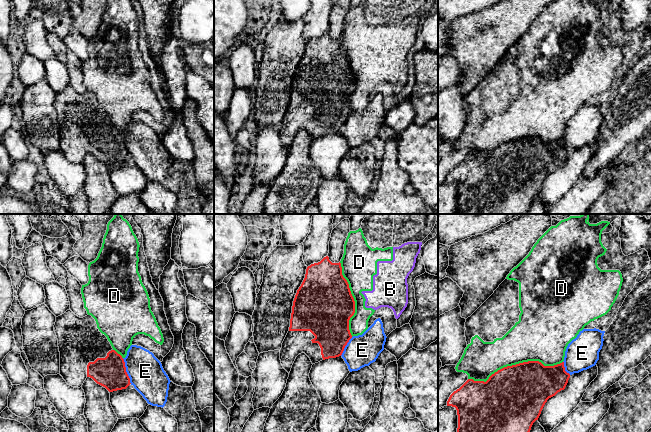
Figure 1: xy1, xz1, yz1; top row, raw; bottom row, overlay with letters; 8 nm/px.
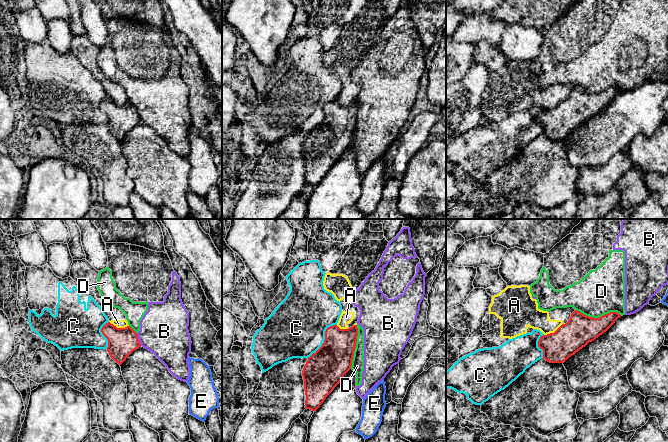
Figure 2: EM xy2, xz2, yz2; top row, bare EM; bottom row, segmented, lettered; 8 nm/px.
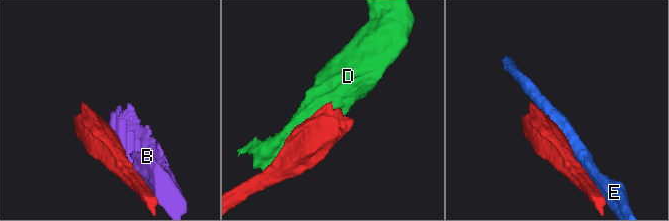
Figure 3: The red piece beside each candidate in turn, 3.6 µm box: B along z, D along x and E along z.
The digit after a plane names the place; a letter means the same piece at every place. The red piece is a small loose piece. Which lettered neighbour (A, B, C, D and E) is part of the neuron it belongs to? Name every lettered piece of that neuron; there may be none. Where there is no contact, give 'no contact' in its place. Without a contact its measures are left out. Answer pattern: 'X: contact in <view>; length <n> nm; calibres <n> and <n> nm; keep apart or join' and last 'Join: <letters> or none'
A: contact in xy2; length 170 nm; calibres 220 and 60 nm; keep apart
B: contact in xy2; length 110 nm; calibres 220 and 380 nm; keep apart
C: contact in xz2; length 360 nm; calibres 320 and 460 nm; keep apart
D: contact in yz1; length 750 nm; calibres 480 and 360 nm; keep apart
E: contact in xy1; length 220 nm; calibres 260 and 280 nm; keep apart
Join: none

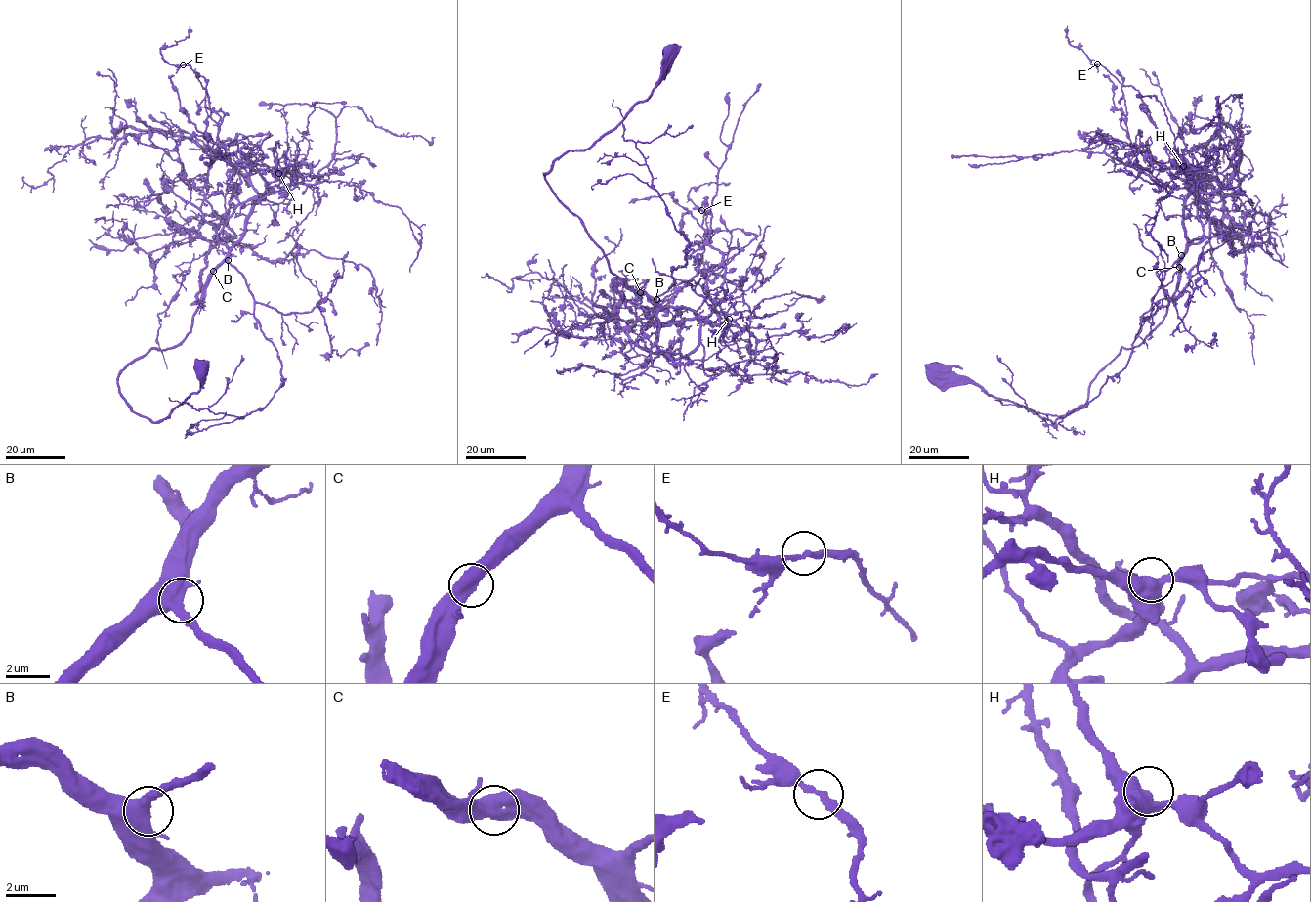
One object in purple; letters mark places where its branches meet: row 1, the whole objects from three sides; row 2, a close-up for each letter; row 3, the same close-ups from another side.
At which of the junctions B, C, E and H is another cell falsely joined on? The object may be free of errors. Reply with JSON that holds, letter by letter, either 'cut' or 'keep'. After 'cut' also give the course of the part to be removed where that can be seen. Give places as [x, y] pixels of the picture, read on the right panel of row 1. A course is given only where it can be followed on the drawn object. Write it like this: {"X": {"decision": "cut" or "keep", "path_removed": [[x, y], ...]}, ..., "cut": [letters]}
{"B": {"decision": "keep"}, "C": {"decision": "keep"}, "E": {"decision": "keep"}, "H": {"decision": "keep"}, "cut": []}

• Exercise details: Give every line of the records above again, exactly, and omit the pictures.

• Solution:
Figure 1: xy1, xz1, yz1; top row, raw; bottom row, overlay with letters; 8 nm/px.
Figure 2: EM xy2, xz2, yz2; top row, bare EM; bottom row, segmented, lettered; 8 nm/px.
Figure 3: The red piece beside each candidate in turn, 3.6 µm box: B along z, D along x and E along z.
The digit after a plane names the place; a letter means the same piece at every place. The red piece is a small loose piece. Which lettered neighbour (A, B, C, D and E) is part of the neuron it belongs to? Name every lettered piece of that neuron; there may be none. Where there is no contact, give 'no contact' in its place. Without a contact its measures are left out. Answer pattern: 'X: contact in <view>; length <n> nm; calibres <n> and <n> nm; keep apart or join' and last 'Join: <letters> or none'
A: contact in xy2; length 170 nm; calibres 220 and 60 nm; keep apart
B: contact in xy2; length 110 nm; calibres 220 and 380 nm; keep apart
C: contact in xz2; length 360 nm; calibres 320 and 460 nm; keep apart
D: contact in yz1; length 750 nm; calibres 480 and 360 nm; keep apart
E: contact in xy1; length 220 nm; calibres 260 and 280 nm; keep apart
Join: none

One object in purple; letters mark places where its branches meet: row 1, the whole objects from three sides; row 2, a close-up for each letter; row 3, the same close-ups from another side.
At which of the junctions B, C, E and H is another cell falsely joined on? The object may be free of errors. Reply with JSON that holds, letter by letter, either 'cut' or 'keep'. After 'cut' also give the course of the part to be removed where that can be seen. Give places as [x, y] pixels of the picture, read on the right panel of row 1. A course is given only where it can be followed on the drawn object. Write it like this: {"X": {"decision": "cut" or "keep", "path_removed": [[x, y], ...]}, ..., "cut": [letters]}
{"B": {"decision": "keep"}, "C": {"decision": "keep"}, "E": {"decision": "keep"}, "H": {"decision": "keep"}, "cut": []}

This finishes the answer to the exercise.